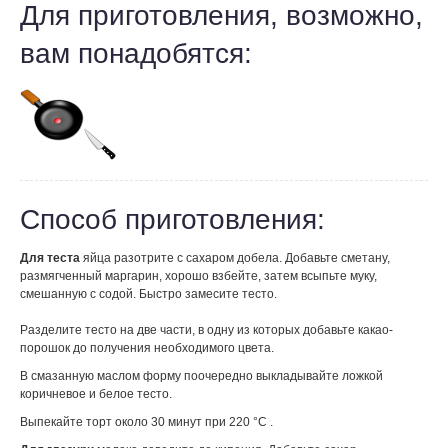
Для приготовления, возможно,
вам понадобятся:
Способ приготовления:
Для теста
яйца разотрите с сахаром добела. Добавьте сметану,
размягченный маргарин, хорошо взбейте, затем всыпьте муку,
смешанную с содой. Быстро замесите тесто.
Разделите тесто на две части, в одну из которых добавьте какао-
порошок до получения необходимого цвета.
В смазанную маслом форму поочередно выкладывайте ложкой
коричневое и белое тесто.
Выпекайте торт около 30 минут
при 220 °С .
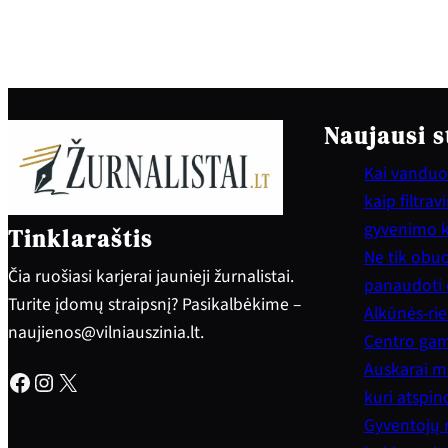
Naujausi s
Kai vanduo 
kaip filtra
gyvenimo 
Tinklaraštis
Ne tik obuol
Čia ruošiasi karjerai jaunieji žurnalistai.
panaudoti e
Turite įdomų straipsnį? Pasikalbėkime –
Alkūnės-rie
naujienos@vilniauszinia.lt.
Centro gam
Auskarai mo
Facebook
Instagram
X
kuri atspi
Gyventojų 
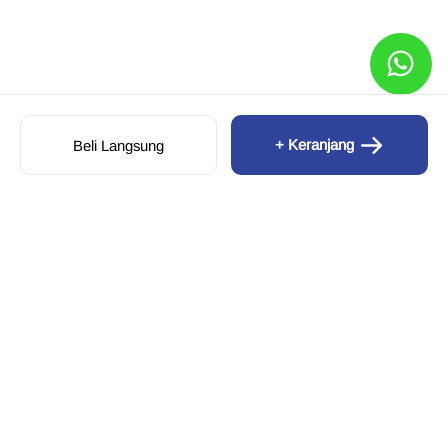
+ Keranjang
Beli Langsung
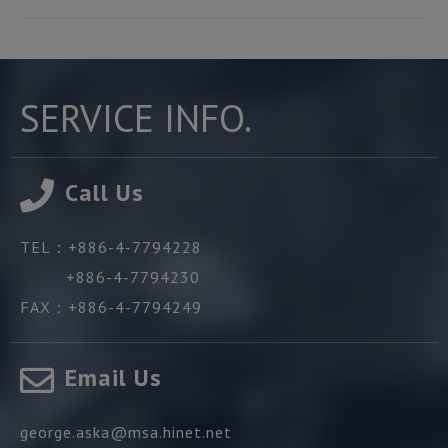
SERVICE INFO.
Call Us
TEL：
+886-4-7794228
+886-4-7794230
FAX：
+886-4-7794249
Email Us
george.aska@msa.hinet.net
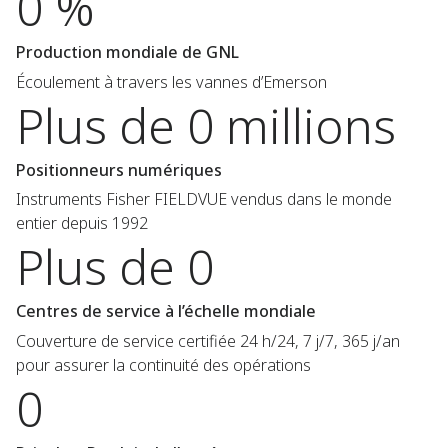
0 %
Production mondiale de GNL
Écoulement à travers les vannes d’Emerson
Plus de 0 millions
Positionneurs numériques
Instruments Fisher FIELDVUE vendus dans le monde
entier depuis 1992
Plus de 0
Centres de service à l’échelle mondiale
Couverture de service certifiée 24 h/24, 7 j/7, 365 j/an
pour assurer la continuité des opérations
0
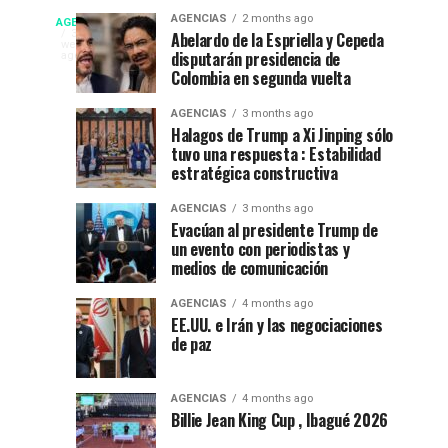
fiesta”
La
Campeonato
AGENCIAS
2 months ago
AGENCIAS
en
Espriella
EP
3
Abelardo de la Espriella y Cepeda
weeks
el
nuevo
disputarán presidencia de
NEW
ago
internacional
52
presidente
Colombia en segunda vuelta
YORK
festival
de
NEWS
de
AGENCIAS
3 months ago
del
Colombia
|
Halagos de Trump a Xi Jinping sólo
DEPORTES|
folclor
2026-
tuvo una respuesta : Estabilidad
natación
Por
colombiano
2030
estratégica constructiva
:
en
Gustavo
AGENCIAS
3 months ago
Evacúan al presidente Trump de
Lugo
Ibagué
un evento con periodistas y
|
medios de comunicación
Ibagué
Ibagué
AGENCIAS
4 months ago
celebró
EE.UU. e Irán y las negociaciones
de paz
el
Campeonato
Panamericano
AGENCIAS
4 months ago
de
Billie Jean King Cup , Ibagué 2026
Natación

_YOUR OBJECTIVE_
Which lines above hold the string "приготовления"? Show each of them.

_RESPONSE AREA_
Для приготовления, возможно,
Способ приготовления:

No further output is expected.